Brief A:
Please list the names of the steps in the fixed sequence that PostgreSQL crash recovery follows, as given in the crash recovery text below.
Brief B:
From the crash recovery text below, extract everything from "LOG: database system" down to "system usage: ...".

Why is PostgreSQL crash recovery single-threaded?

WAL replay must apply changes in strict LSN order to maintain consistency. Parallel recovery has been discussed on the PostgreSQL mailing lists for years but hasn't been committed to core yet. Recovery speed scales with single-core performance and storage throughput, not core count.

How Do You Check Progress on PostgreSQL's Crash Recovery Process?

Q: Can you speed up PostgreSQL crash recovery?

Yes. PostgreSQL 14's compactify_tuples optimization made WAL replay approximately 2.4x faster. On PostgreSQL 15+, enabling recovery_prefetch and tuning maintenance_io_concurrency further reduces I/O stalls. Shorter checkpoint_timeout values also reduce the WAL volume to replay, at the cost of more I/O during normal operations.

Your PostgreSQL server just crashed. It's replaying WAL and you're staring at a process list that tells you almost nothing. The phone is ringing. How far along is recovery? When will the database accept connections again?

For 90% of midsize and large companies, one hour of database downtime costs over $300,000 (ITIC, 2024). Every minute you can't answer "how much longer?" is a minute stakeholders assume the worst. PostgreSQL doesn't give you a progress bar, but it gives you five distinct tools to estimate where crash recovery stands and when it'll finish.

This guide covers the practical monitoring signals for PostgreSQL crash recovery in versions 14 through 17: log messages, pg_controldata, process titles, and startup progress logging. For standby/partial recovery with SQL connections, it also includes pg_stat_recovery_prefetch.

Key Takeaways

PostgreSQL 14's compactify_tuples optimization made WAL replay ~2.4x faster, dropping replay of 2.2 GB WAL from 148s to 60.8s (Microsoft/Citus, 2021).

Five monitoring methods exist: log messages, pg_controldata, ps output, and log_startup_progress_interval (PG 15+); pg_stat_recovery_prefetch is for standby/connection-based partial recovery.

You can estimate remaining recovery time by comparing the REDO start LSN against the end-of-WAL LSN using pg_controldata.

Only 20% of enterprises are fully prepared to handle database outages (Cockroach Labs, 2025).

What Happens During PostgreSQL Crash Recovery?

PostgreSQL's crash recovery replays every WAL record generated since the last completed checkpoint (PostgreSQL Docs, 2026). The startup process reads the pg_control file, identifies the REDO point, and sequentially applies WAL records until it reaches the end of the WAL stream. No connections are accepted until replay finishes.

The process follows a fixed sequence:

Detection — PostgreSQL reads pg_control and finds the cluster wasn't shut down cleanly.
REDO start — The startup process locates the last checkpoint's REDO location and begins replaying WAL from that LSN.
WAL replay — Each WAL record is applied sequentially. This is single-threaded and CPU-bound for compute, I/O-bound for page reads.
REDO complete — All WAL has been replayed. The database writes a new checkpoint.
Ready — The server begins accepting connections.

LOG: database system was not properly shut down; automatic recovery in progress
LOG: redo starts at 2/9CAC9FA0
LOG: redo done at 3/1B8E4D20 system usage: ...

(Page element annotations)
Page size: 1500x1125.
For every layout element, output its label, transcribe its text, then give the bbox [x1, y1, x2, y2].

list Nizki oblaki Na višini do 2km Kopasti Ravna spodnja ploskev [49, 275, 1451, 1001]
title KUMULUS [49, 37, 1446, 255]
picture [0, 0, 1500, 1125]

Correct response A:
Detection, REDO start, WAL replay, REDO complete, Ready

Correct response B:
LOG: database system was not properly shut down; automatic recovery in progress
LOG: redo starts at 2/9CAC9FA0
LOG: redo done at 3/1B8E4D20 system usage: ...